The Jewish Community Relations Council of New York announced the appointment of a new chief executive on Wednesday that drew mixed reaction from the Jewish community and prompted a debate over past activities.

Gideon Taylor, executive vice president of EWKA, a commercial real estate company in New York, was selected to succeed JCRC’s longtime executive Rabbi Michael Miller, who is stepping down in June after more than 36 years at the helm of the influential organization.

Taylor previously served as executive director of the Claims Conference, which negotiates with the German government on funding for Holocaust survivors, and as the operations chair of the World Jewish Restitution Organization, a nonprofit that aims to return property to Holocaust survivors. Taylor was one of the leaders at the Claims Conference when some of its employees perpetrated an elaborate $57 million fraud scheme.

The JCRC represents the Jewish community to New York government officials and counts more than 50 local Jewish groups as members.

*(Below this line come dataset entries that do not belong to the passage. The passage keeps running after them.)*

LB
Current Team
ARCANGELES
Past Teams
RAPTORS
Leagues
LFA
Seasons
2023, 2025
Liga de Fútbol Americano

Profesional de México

It organizes the annual “Celebrate Israel” parade in Manhattan and sponsors trips to Israel for elected officials and business leaders.

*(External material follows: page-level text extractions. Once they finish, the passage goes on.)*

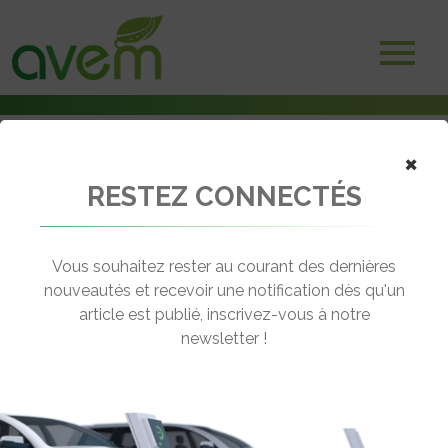
×
RESTEZ CONNECTÉS
Accueil
Bornes et infrastructures de charge
Pluq s’installe en France et rejoint les adhérents de l’AVEM
Vous souhaitez rester au courant des dernières
← Revenir aux actualités
nouveautés et recevoir une notification dès qu'un
article est publié, inscrivez-vous à notre
newsletter !
PLUQ S’INSTALLE EN FRANCE ET
REJOINT LES ADHÉRENTS DE L’AVEM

Taylor received unanimous support from the 11-member search committee chaired by Jonathan Greenspun, a JCRC board member and managing director at Mercury Public Affairs.

The appointment drew immediate praise from mainstream Jewish and pro-Israel groups, as well as from Israel Nitzan, the acting Israel Consul General in New York. William Daroff, chief executive of the  Conference of Presidents of Major American Jewish Organizations, said he got to know Taylor over the years and described him as “a trusted advisor and confidant who knows the New York civic and political scene very well.” The JCRC shared on Thursday a list of Jewish leaders praising the pick – including Stu Eizenstat, who served as former President Barack Obama’s advisor on Holocaust issues and was a special negotiator of the Claims Conference; and Abe Foxman, former national chair of the Anti-Defamation League.

But picking Taylor as Miller’s replacement also raised some eyebrows. As previously reported by the Forward, five of the nonprofit’s employees received kickbacks between 1994 and 2009, which resulted in multiple convictions. Taylor worked at the conference for 10 years and left approximately eight months before the fraud was discovered in 2009. He wasn’t implicated in either the subsequent FBI investigation or the internal probe.

“It is surprising that JCRC would pick as their new head the individual who literally had oversight over the largest fraud ever perpetrated in a Jewish organization in American history,” said one Jewish leader, speaking on the condition of anonymity to discuss the choice more freely. “During a time when public officials place a premium on transparency and accountability, it seems like JCRC is going in the opposite direction.”

Others have expressed concern that the group will make itself irrelevant with Taylor at the helm.

A local Democratic Jewish leader said on the condition of anonymity that as someone who has been involved in and around politics for years, he has never even heard of Taylor. “It seems to me that an old, white millionaire and a real estate executive is exactly the wrong choice at this time,” the official said.

Cheryl Fishbein, JCRC’s president, maintained that Taylor’s role at the Claims Conference was irrelevant to his new position. “Nearly a year after his tenure as executive vice president, fraudulent payments to Holocaust-survivor imposters were discovered,” Fishbein said in a statement to the Forward. “Taylor was not implicated in any way in FBI and internal investigations.”

Fishbein noted that during Taylor’s tenure at the nonprofit, “over $6 billion in compensation to Holocaust survivors and allocations for survivor needs was distributed” and the “prominent supporters in the Holocaust restitution community continue to vouch for his character and leadership skills.”

Miller served as executive vice president and CEO of JCRC since 1986 and has earned the respect and admiration of public officials and local politicians, becoming an influential leader in the New York Jewish community. He personally led more than 70 mission trips to Israel and, during the coronavirus pandemic, hosted one-on-one conversations with local officials on Zoom.

Miller will stay on as CEO emeritus at the JCRC, the organization said on Thursday.